(Beginning of Information given)

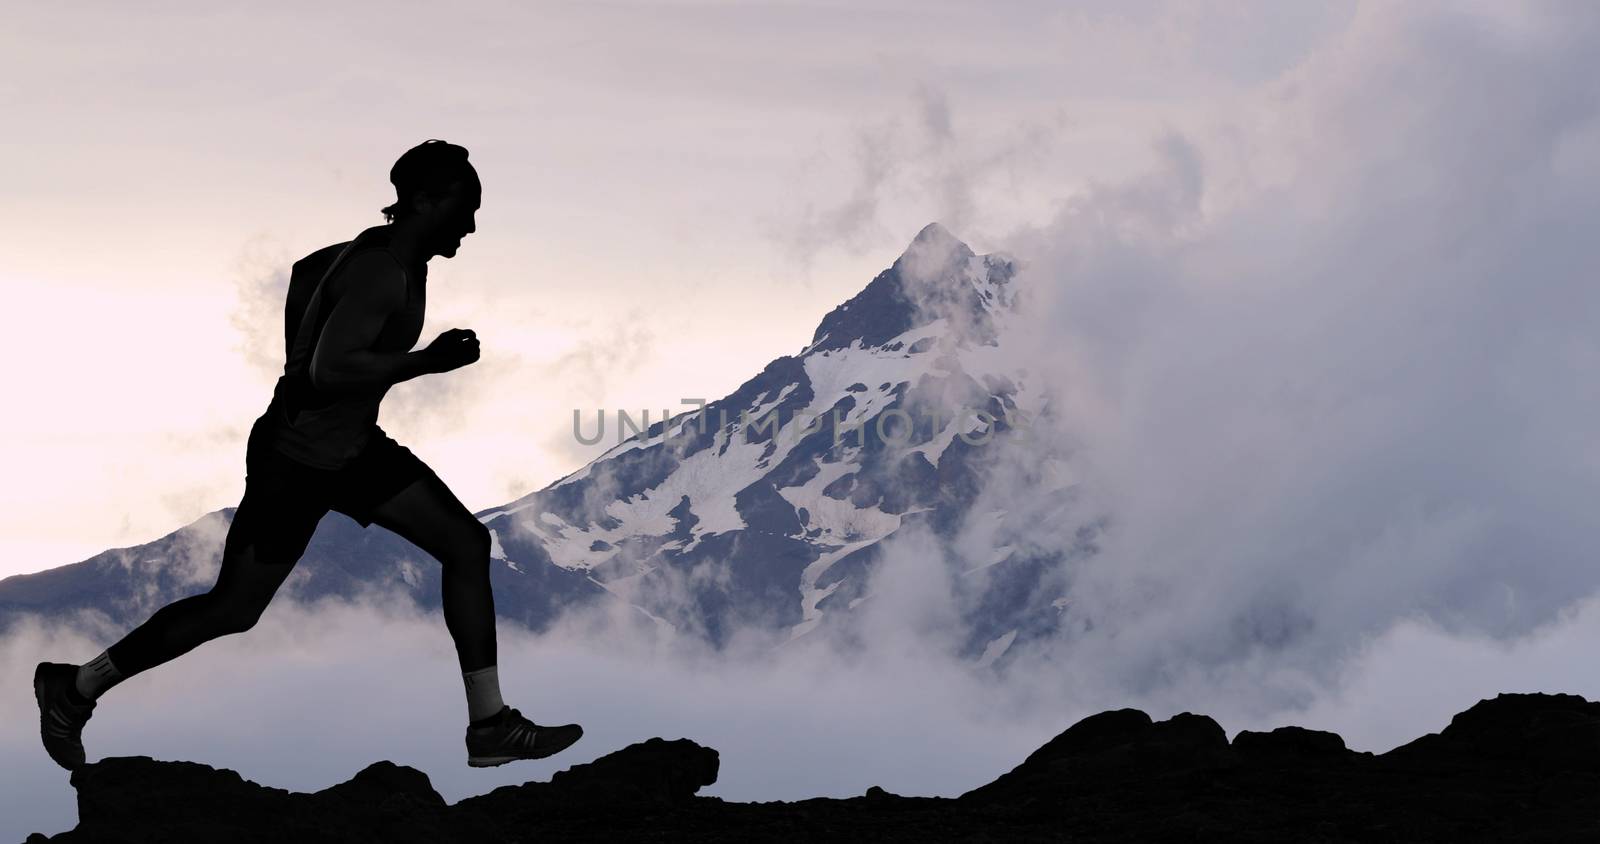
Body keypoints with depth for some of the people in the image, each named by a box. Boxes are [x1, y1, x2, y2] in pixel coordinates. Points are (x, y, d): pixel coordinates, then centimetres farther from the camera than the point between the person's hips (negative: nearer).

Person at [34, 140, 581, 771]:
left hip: (354, 448, 10)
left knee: (467, 543, 1)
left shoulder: (401, 257, 5)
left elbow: (308, 269, 22)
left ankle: (490, 726, 4)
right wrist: (426, 361, -28)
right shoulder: (381, 274, -24)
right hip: (295, 465, -9)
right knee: (233, 610, 2)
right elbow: (330, 369, -34)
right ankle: (74, 688, 20)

(End of Information given)

No picture is to appear in the copy; every entry above is otherwise to be printed verbatim.

Body keypoints with depth for some of the people in the image, each named by a box. Boxes are [x1, y1, x2, y2] in pixel coordinates. Points are (x, y, d): pixel coordinates, then centimetres farther from the camera than the point between the person's hips (negative: nearer).

Person at [34, 140, 581, 771]:
left hip: (354, 448, 10)
left knee: (467, 543, 1)
left shoulder: (401, 257, 5)
left elbow: (308, 269, 22)
left ankle: (490, 726, 4)
right wrist: (426, 361, -28)
right shoulder: (381, 274, -24)
right hip: (295, 465, -9)
right knee: (233, 610, 2)
right elbow: (330, 369, -34)
right ankle: (74, 688, 20)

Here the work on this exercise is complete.